Famed short seller Carson Block, the founder of Muddy Waters Capital, has a new report out — but it’s not about a public company that he believes is a fraud.
In this instance, Block argues that an individual — Columbia associate professor Josh Mitts — might rise to that level.
Mitts is the author of well-known research about short sellers titled “Short and Distort,” which argues that some short activism is market manipulation. But the work is “greatly flawed, possibly to the point of being fraudulent,” Block wrote in a 22-page white paper, titled “Distorting the Shorts.”
Block said he has sent his report to the Securities and Exchange Commission, various academics, and online research publisher SSRN. Institutional Investor has also received a copy.
In the white paper, Block “debunked” Mitts’ research, calling it “a non-empirical, conflict-laden polemic based on misrepresentation, selective presentation of data, and lack of academic integrity.”
“If Mitts had written a short report on a company with comparable lack of rigor and misrepresentation, he would likely have significant legal exposure,” Block added.
The prominent short seller noted that Mitts is working as a consultant to the Department of Justice in its current probe of short sellers, and that he has also worked for companies targeted by short sellers. Block said Mitts no longer discloses this fact when writing on the Columbia Law School blog, and obscures it elsewhere by saying only that he consults on litigation and regulatory matters involving short sellers and market manipulation.
“It appears that Mr. Mitts’ research is being taken seriously by the Department of Justice, when it is clear that (a) Mr. Mitts has had an economic interest that is adverse to activist short selling industry since 2018, and (b) his research is greatly flawed, possibly to the point of being fraudulent,” Block wrote in the white paper.
Mitts declined to comment at this time.
Block, who is one of dozens of individuals and firms under investigation in the probe, added that “businesses and lives are being turned upside down by this investigation, which is seemingly catalyzed by Mitts’ misrepresented, error-filled research.” (He noted that former SEC Chairman Jay Clayton has publicly mentioned “short and distort” as one avenue the investigation could pursue.)
The Muddy Waters founder cautioned that “the ultimate casualty of a misguided investigation will be market accountability and investor protection.”
The original research by Mitts included analysis of 1720 short reports published on popular financial website Seeking Alpha that were written by pseudonymous authors. The Columbia professor found that the stocks fell on the day of the report, but recovered immediately after and for three more days, in a V-shaped pattern. Mitts has argued this is evidence of market manipulation.
But when Block analyzed the data (as this reporter first detailed in the New York Times) he found that almost 80 percent of the pseudonymous authors Mitts studied to reach his conclusions did not disclose being short the stocks they were writing about. (Seeking Alpha requires authors to disclose if they have a position in the stock.)

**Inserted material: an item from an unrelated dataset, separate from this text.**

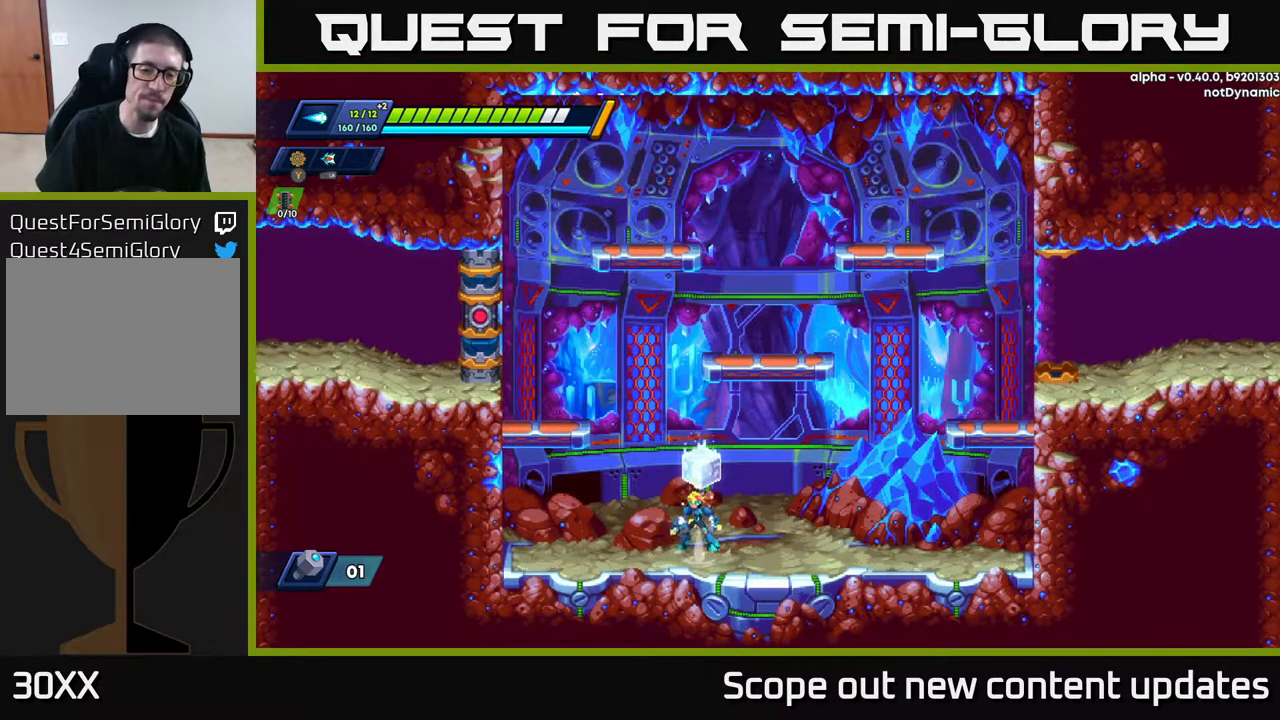
{"buttons": ["DPAD_RIGHT"], "left_stick": "center", "right_stick": "center", "events": [[33, "A", "down"], [217, "A", "up"], [267, "DPAD_RIGHT", "down"]]}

Moreover, Block found that “substantially all” of the V-shaped returns Mitts recorded could be attributed to reports around earnings releases, which usually trigger substantial trading.
“In other words, Mitts’ research attacks short sellers despite effectively not having analyzed short sellers,” Block wrote in the paper. “In fact, analyzing Mitts’ data for authors who were actually short shows that their research is highly credible. Mitts also grievously errs by not excluding publications around earnings releases, which typically result in elevated volatility. The 507 publications within 10 calendar days of earnings drive substantially all of the ‘V pattern’ that Mitts states evidences widespread stock manipulation.”
As a group, there was no rmeaningful reebound in the stocks of companies whose reports were written by authors who said they were short the stock, according to Block’s analysis of the data. In fact, those stock prices kept trending downward.
Mitts studied reports on companies with a market cap of $2 billion or more. Had he looked at slightly smaller companies, Block said, there would be no V-shape at all. Moreover, Block argued that the only anecdote Mitts used in his report to illustrate manipulative trading — that of SkyTides’ short of Insulet — was flawed because Mitts neglected to look at market conditions around the time of the report. (All of the stocks in its industry showed similar price behavior during the time period, he explained.)
“Mitts should consider himself lucky that the statute of limitations for SkyTides to bring a defamation action has lapsed,” Block wrote.
Shortly after Mitts first published the “short and distort” research, he opened a consultancy, M Analytics, and has worked for several clients that were the subject of short research reports by activists.
“Mitts has seemingly weaponized the Columbia moniker and its associated credibility in pursuing his clients’ interests,” wrote Block, who added that the research is being used to attempt to shape the regulation of activist short selling in both the United States and Canada. For instance, it was used as a basis for a rule-making petition to the SEC “that we believe would significantly curtail the industry.”
“While debunked academic research is not a new phenomenon, Mitts’ significant — and often obscured — conflicts of interest raise the prospect that his conduct rises to the level of academic fraud,” Block concluded.